Type IV reaction with granuloma formation
Type III reaction with complement and immunoglobulins in vessel walls can also be present
Image: interstitial pneumonitis and granulomas (arrow) are common; UIP-like fibrosis with fibroblastic foci and honeycombing can also be seen uncommonly.
what does the image reveal?
Upper image: Granulomas develop in and around airways and vessels (both are arrowed in image); eventually granulomas can coalesce, incite fibrosis, and expand the interstitium.
Lower image: nodal enlargement (arrow) due to granulomatous inflammation, with surrounding bronchi showing variable bronchiectasis.
Explain Pulmonary Alveolar Proteinosis (PAP)? What is the image? Therapy? Presentation?
This rare disease is defined by defects in granulocyte-macrophage colony stimulating factor (GM-CSF) or macrophage function, resulting in the accumulation of surfactant in the alveolar spaces. Autoimmune, secondary, and congenital forms have all been identified.
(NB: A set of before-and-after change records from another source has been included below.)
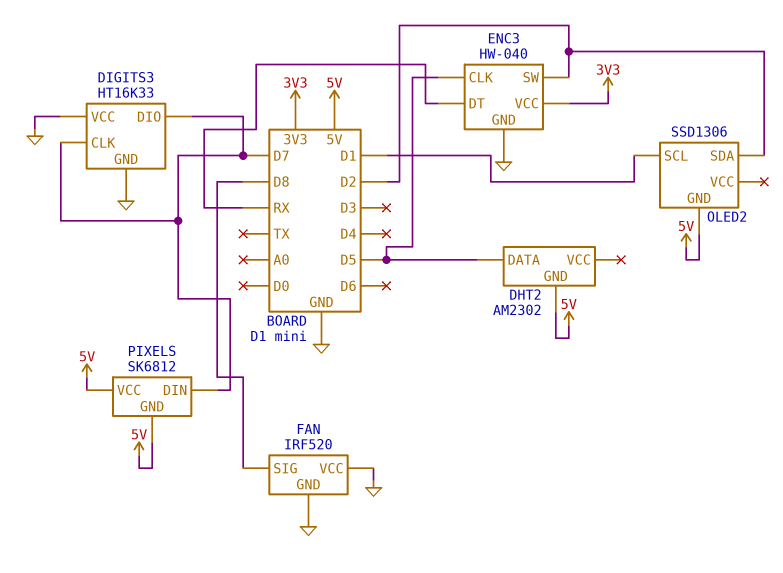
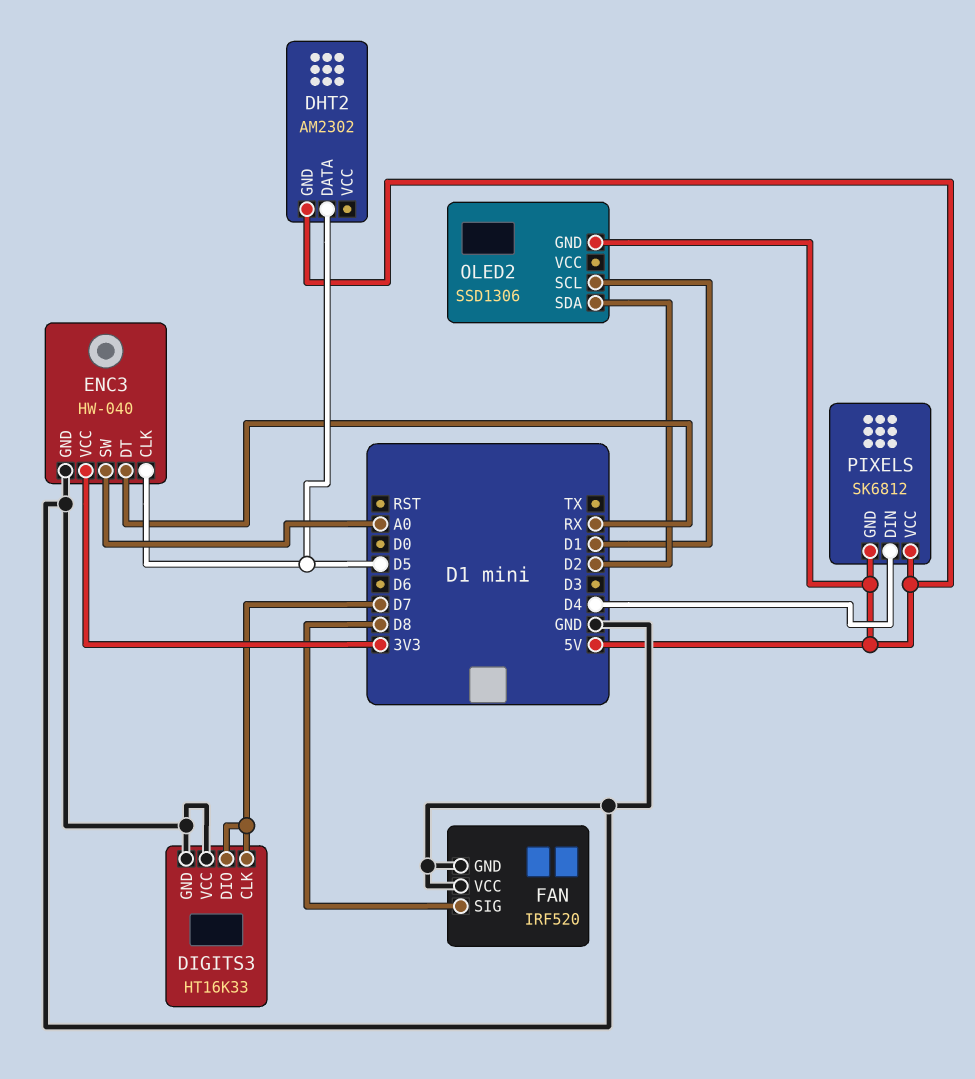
ENC3 pin SW: D2 -> A0
PIXELS pin DIN: D7 -> D4

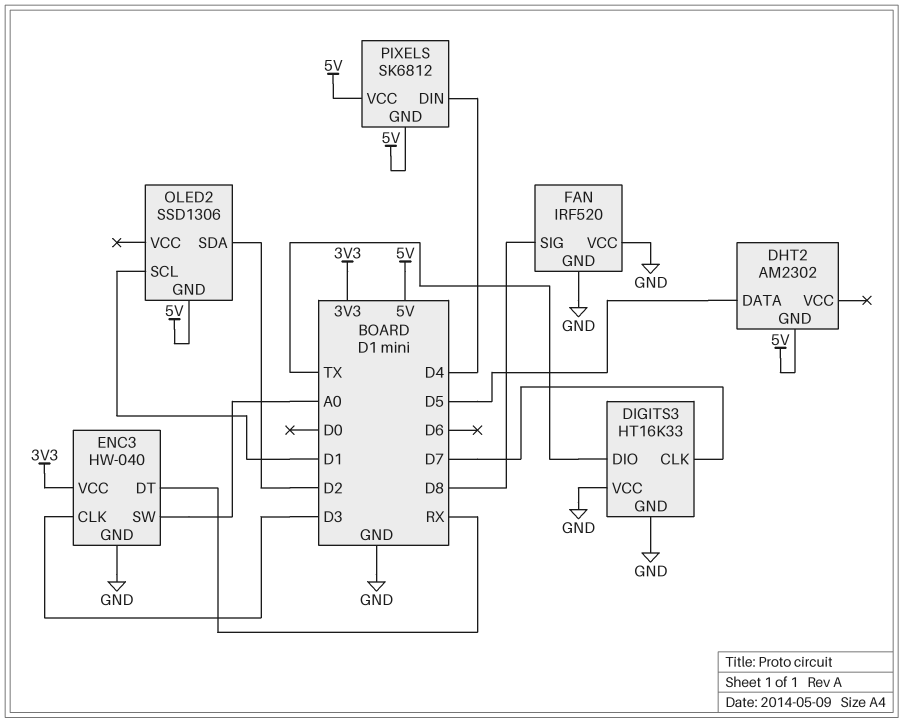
DIGITS3 pin DIO: D7 -> TX
ENC3 pin CLK: D5 -> D3

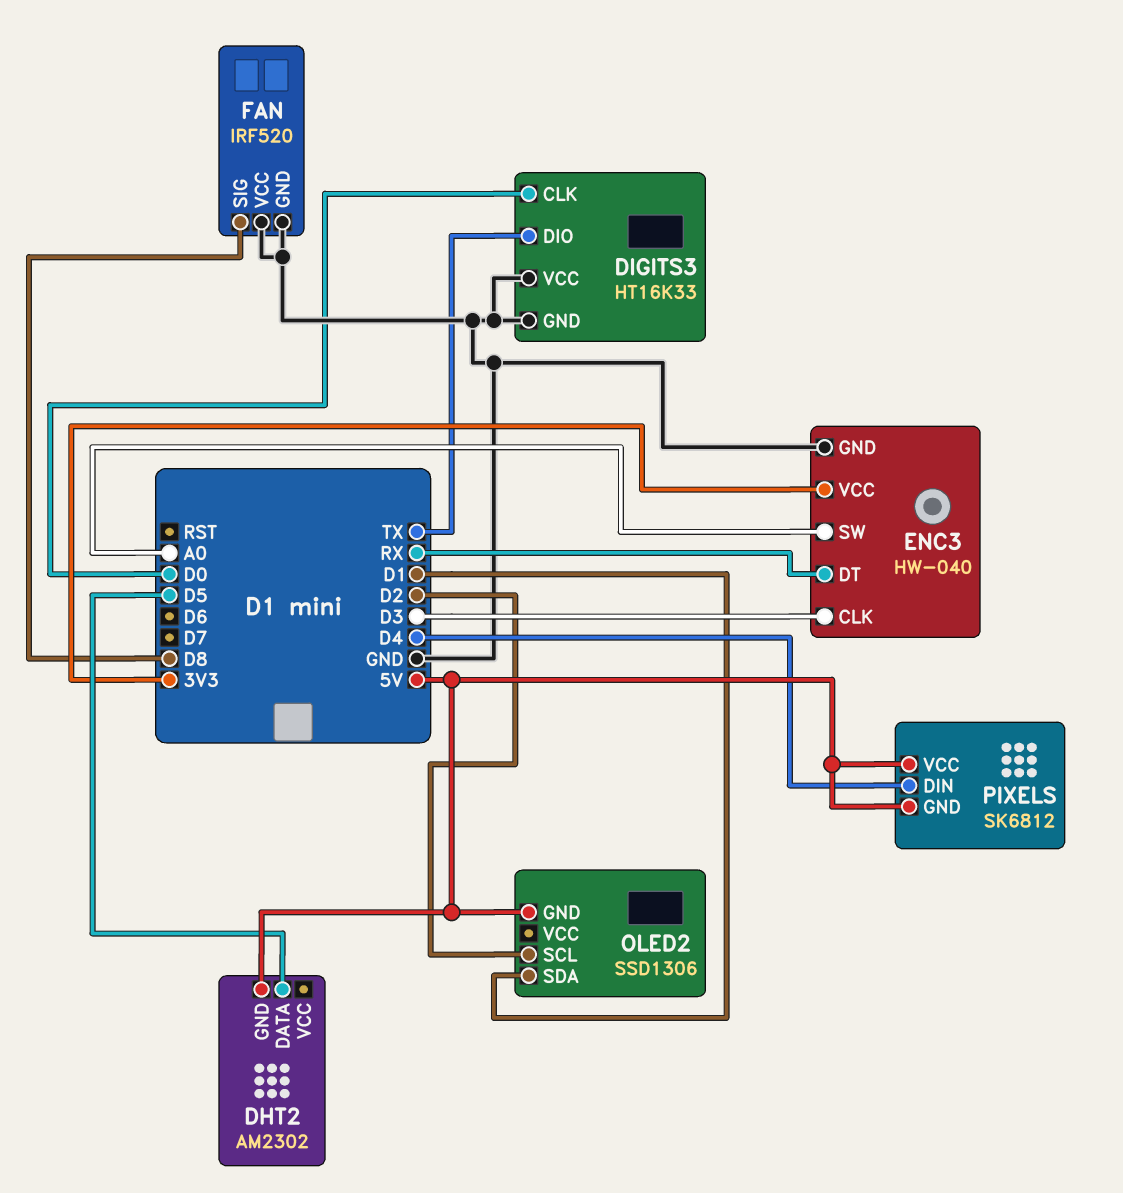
DIGITS3 pin CLK: D7 -> D0
OLED2 pin SCL: D1 -> D2
OLED2 pin SDA: D2 -> D1

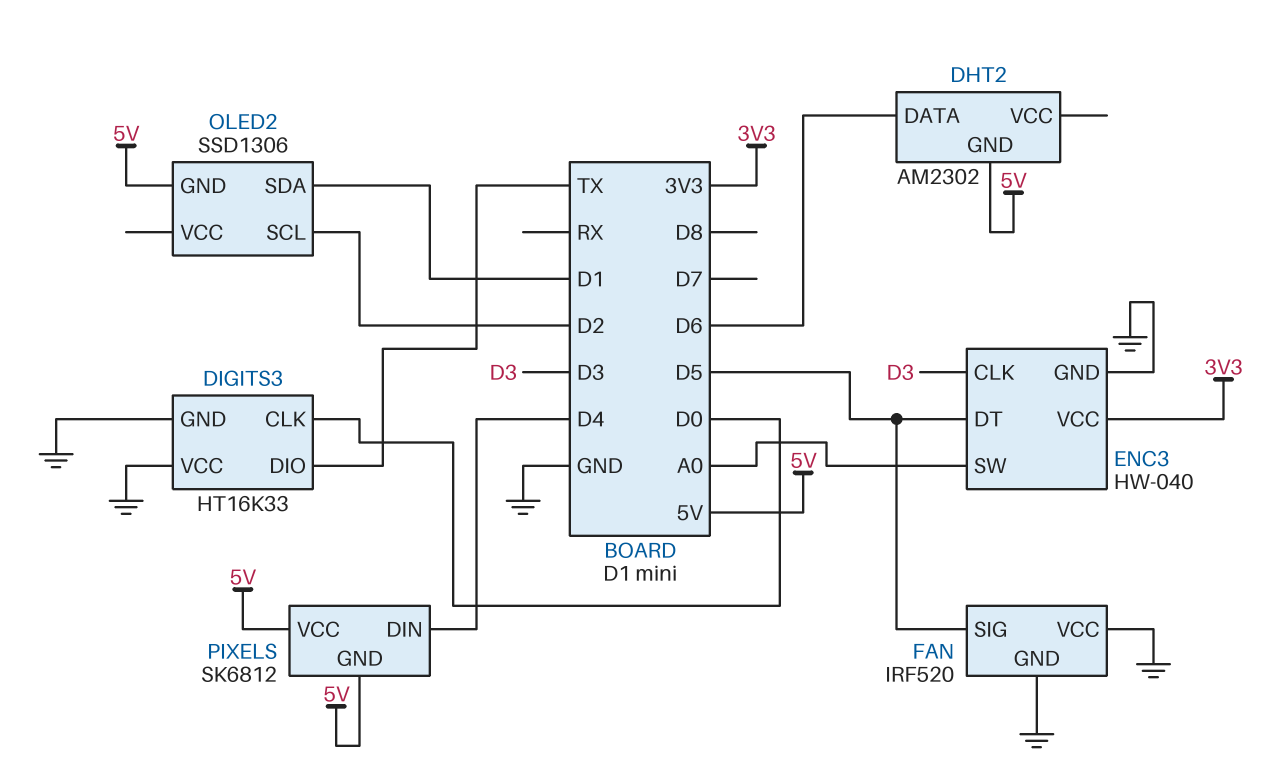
DHT2 pin DATA: D5 -> D6
ENC3 pin DT: RX -> D5
FAN pin SIG: D8 -> D5

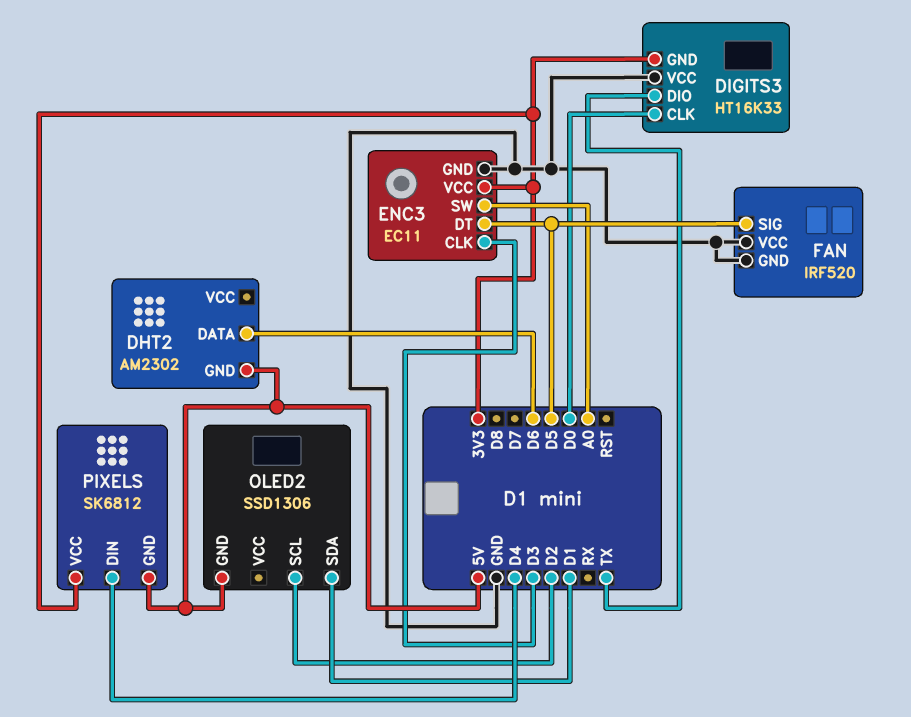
DIGITS3 pin GND: GND -> 3V3
ENC3: HW-040 -> EC11
PIXELS pin VCC: 5V -> 3V3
Presentation: cough that is productive of abundant, mucoid/gelatinous material Secondary findings include infectious pneumonia, progressive dyspnea, cyanosis, and eventual pulmonary failure
Therapy is pulmonary lavage – essentially, washing out the material from alveolar spaces
image: proteinaceous, eosinophilic surfactant material filling alveolar spaces. Clinically, this degree of alveolar filling, if diffuse, would result in fairly acute, severe symptoms. However, focal or patchy involvement of airspaces is fairly common.